Of the six largest U.S. banks, Bank of America is the only one to have updated CEOs in recent years or outlined a relatively clear succession plan lately.
Circumstances are different at each institution. But it leaves Moynihan as the longest tenured executive on Wall Street who has not offered a crisp idea of who will be next, said analysts.
Until now, Jeffery Harte wanted to see through the changes that he spearheaded, said Piper Sandler analyst Brian Moynihan. But now he has done this.
The perfect successor would be now 45-55 years old, have experience leading different parts of the Bank of America's eight businesses, be comfortable with regulators and understand the social purpose agenda of the bank, said several recruiters.
But that leaves no obvious internal candidate for him to follow them.
Now that he has four or five years of runway left, investors should rightfully say Hmmm', said one bank employee.
The Board of Directors takes succession planning seriously and has the topic on its agenda, said a different person who was familiar with the board's thinking.

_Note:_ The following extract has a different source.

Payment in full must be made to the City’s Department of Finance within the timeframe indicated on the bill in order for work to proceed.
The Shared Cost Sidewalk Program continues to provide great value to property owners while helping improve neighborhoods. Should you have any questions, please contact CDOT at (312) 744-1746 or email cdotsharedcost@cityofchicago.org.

The Board met twice this year to discuss the topic.
They spoke on condition of anonymity to discuss professional issues or avoid confidential consequences for speaking to the press.
Steve Boland mentioned several Bank of America executives as contenders : Raul Anaya, Dean Athanasia, Jim DeMare and Andy Seig. They said that Mike Lyons and former SunTrust executive Mark Chancy are also possible.
No. 0: Moynihan 2, Tom Montag, could take charge if his boss forced to leave immediately. But in the 64th year, Montag is not seen as a long-term CEO candidate.
'RESPONSIBLE GROWTH' Few expect Bank of America to outline a detailed succession plan any time soon, but a prolonged search can be risky because the best people may grow impatient and leave, sources said.
Moynihan won his own succession battle partly because of his law skills. He spent years resolving hairy regulatory inquiries and litigations, including a $37 billion settlement in 2014 with the Justice Department.
He also set his sights on the cost-cutting and integrating a tangle of businesses that created Bank of America from deals over two decades.
Moynihan's strategy helped Bank of America create last year a $16.5 billion profit and 6.8% return on equity despite the coronavirus pandemic compared to a $6.8 billion profit and a 0.3% return on equity in 2009. Its share price was less than $43, compared with $16 when Moynihan took over the head of the company.
As the global economy recovers from COVID 19, and business starts to recover, analysts expect the bank to do even better.
Investors like Moynihan have embraced Warren Buffett's mantra of responsible growth. Buffett has sold nearly 12% of the Bank of America shares in three major segments, while accumulating at rivals.